Quoting  Australian harm reduction advocate Dr Alex Wodak, Pang said: “WHO’s position on this issue is now as irrelevant as the position of governments in Eastern Europe and the Soviet Union in the 1980s on the future of central command economies. WHO’s position will collapse at some point, but I don’t know when.”

WHO urged to act at COP11

The Independent European Vape Alliance (IEVA) echoed Pang’s remarks ahead of COP11, calling on the WHO to “finally place harm reduction at the centre of the global tobacco control debate.”

“COP11 is an opportunity to bring scientific balance and evidence-based thinking into the global debate,” said Dustin Dahlmann, President of IEVA. “If WHO and governments continue to overlook harm reduction, the decline in smoking rates could stall – or even reverse.”
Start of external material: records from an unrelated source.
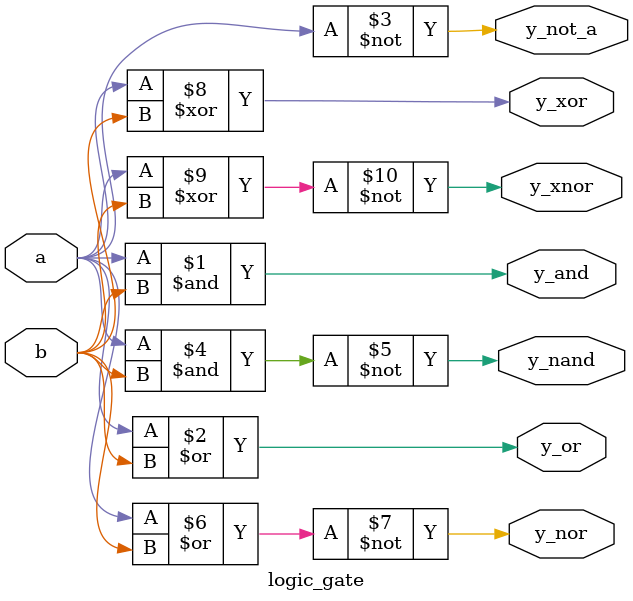
<source format=v>
`timescale 1ns / 1ps


module logic_gate(
    input a,
    input b,
    output y_and,
    output y_or,
    output y_not_a,
    output y_nand,
    output y_nor,
    output y_xor,
    output y_xnor

    );
    
    assign y_and = a & b;
    assign y_or = a | b;
    assign y_not_a = ~a;
    assign y_nand = ~(a & b);
    assign y_nor = ~(a | b);
    assign y_xor = a ^ b;
    assign y_xnor = ~(a ^ b);
    
endmodule

</source>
IEVA warned that millions of smokers could be left without effective alternatives if the WHO continues to treat all nicotine products as equally harmful. The alliance urged policymakers to recognise the role of flavours, proportionate regulation and factual communication in helping adult smokers switch away from cigarettes.

“We must move beyond ideology and focus on outcomes,” Dahlmann said. “Science shows that vaping helps smokers quit and reduces harm. A smoke-free future is only achievable if harm reduction and the availability of vaping flavours are recognised as central pillars of tobacco control.”